Using Snapshots Effectively
Check the snapshot after every action
Every action returns a fresh snapshot. Use it to verify the action worked and decide what to do next. For example, after a login submit, check if the url changed to a dashboard or if alerts contains an error message.
Reference elements by their labels
When calling click, fill, or submit, describe elements using the label text from the snapshot.

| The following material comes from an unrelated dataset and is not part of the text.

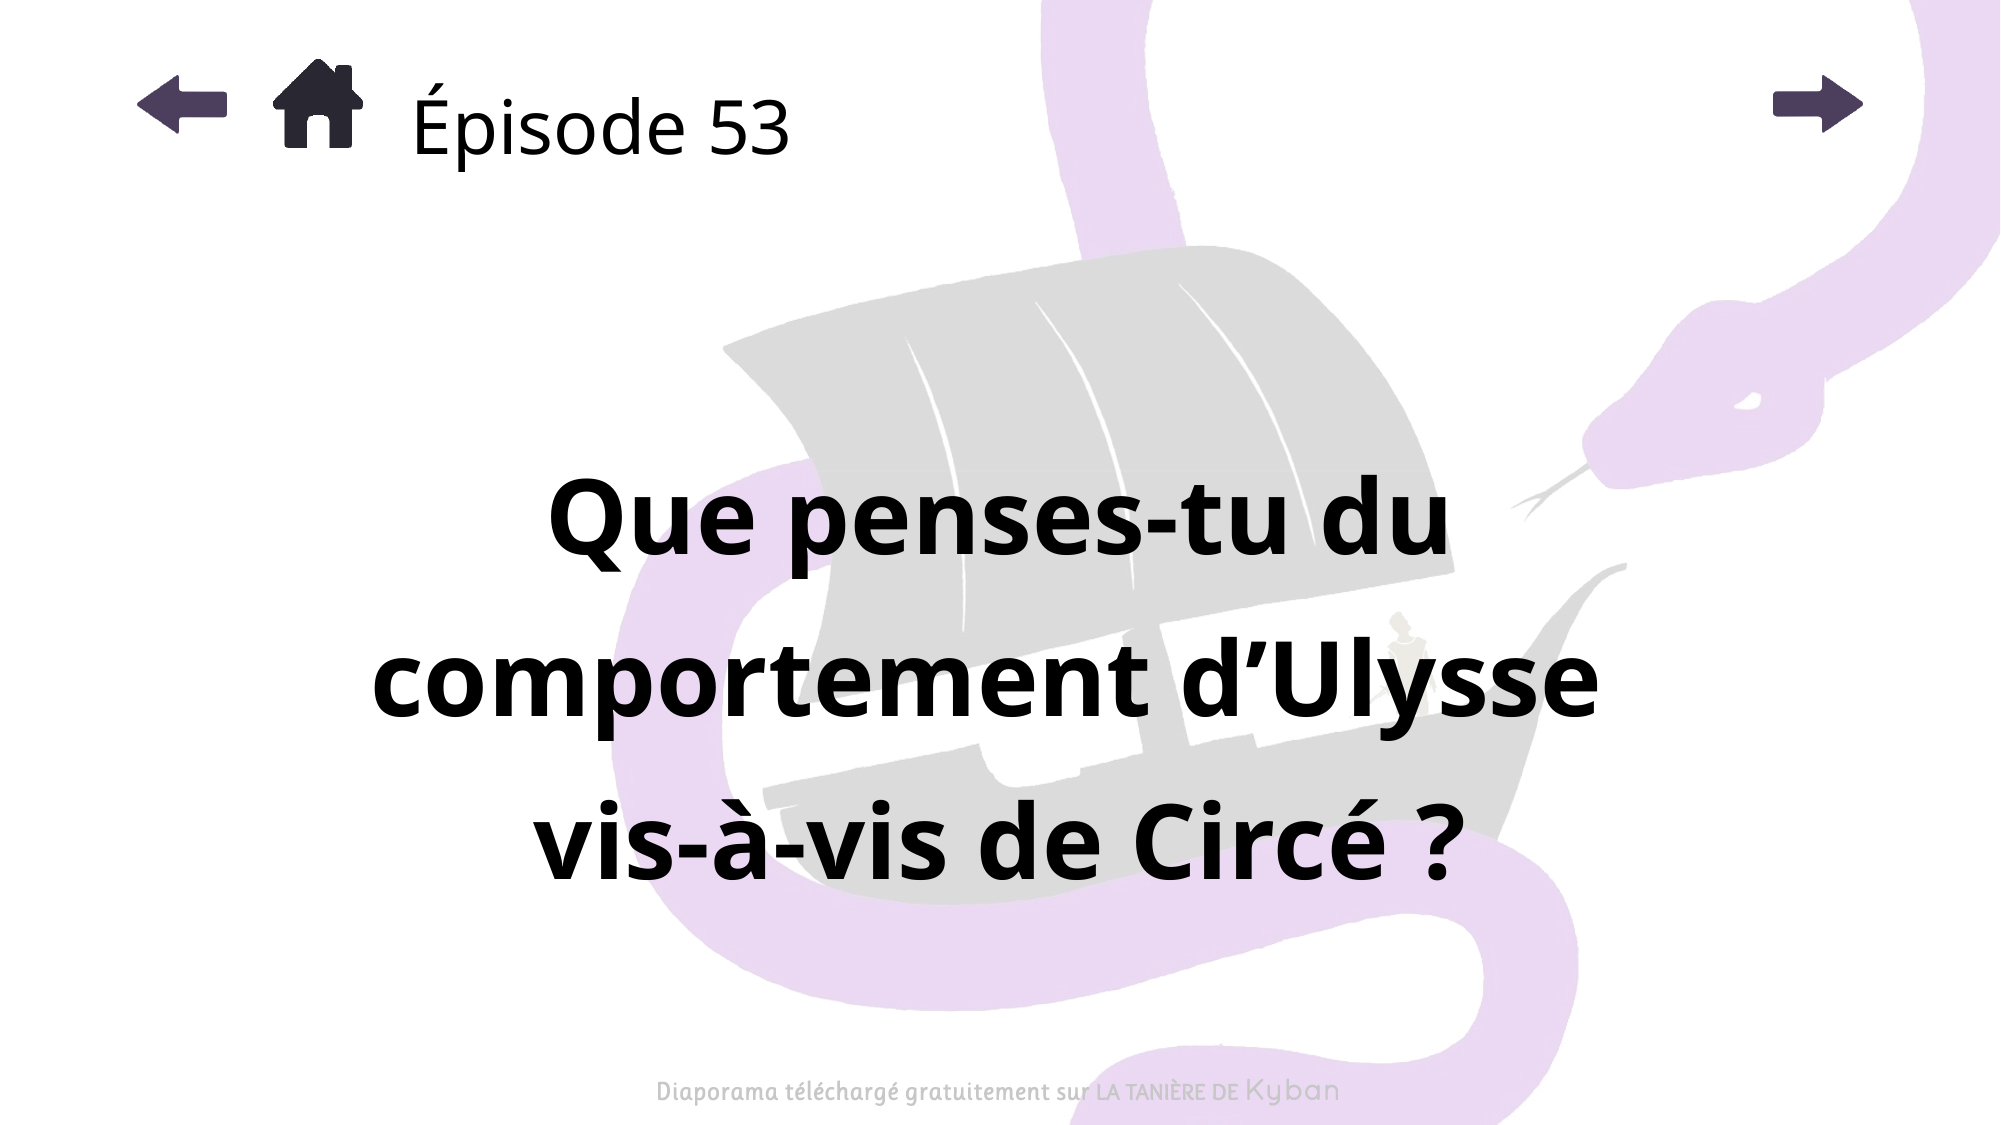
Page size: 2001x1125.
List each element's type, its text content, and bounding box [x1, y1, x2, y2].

picture [0, 0, 2001, 1125]
title Épisode 53 [395, 59, 1863, 202]
list Que penses-tu du comportement d’Ulysse vis-à-vis de Circé ? [137, 299, 1863, 1014]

For example, if the snapshot shows [sign-in-btn] Sign In (button, primary), use "the Sign In button" as your target.
Use forms to understand page structure
The forms array shows which fields belong together and which button submits them. This is especially useful on pages with multiple forms.
Watch for alerts
After submitting a form, check the alerts array for validation errors, success messages, or warnings. This tells your agent whether the action succeeded without needing to parse page content.